===== Data for processing

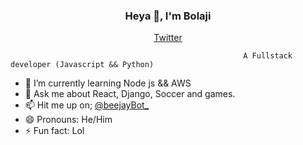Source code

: <h3 align="center"> Heya 👋, I'm Bolaji</h3>
<p align="center">
  <a href="https://twitter.com/beejayBot">Twitter</a>
</p>

                                                        
                                                        A Fullstack developer (Javascript && Python)

- 🌱 I’m currently learning Node js && AWS
- 💬 Ask me about React, Django, Soccer and games.
- 📫 Hit me up on; [@beejayBot_](https://twitter.com/beejayBot_)
- 😄 Pronouns: He/Him
- ⚡ Fun fact: Lol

==========

» **What needs to be done**: In the records above, locate each line with the word "align". Copy all such lines.

» **Task solution**:
: <h3 align="center"> Heya 👋, I'm Bolaji</h3>
<p align="center">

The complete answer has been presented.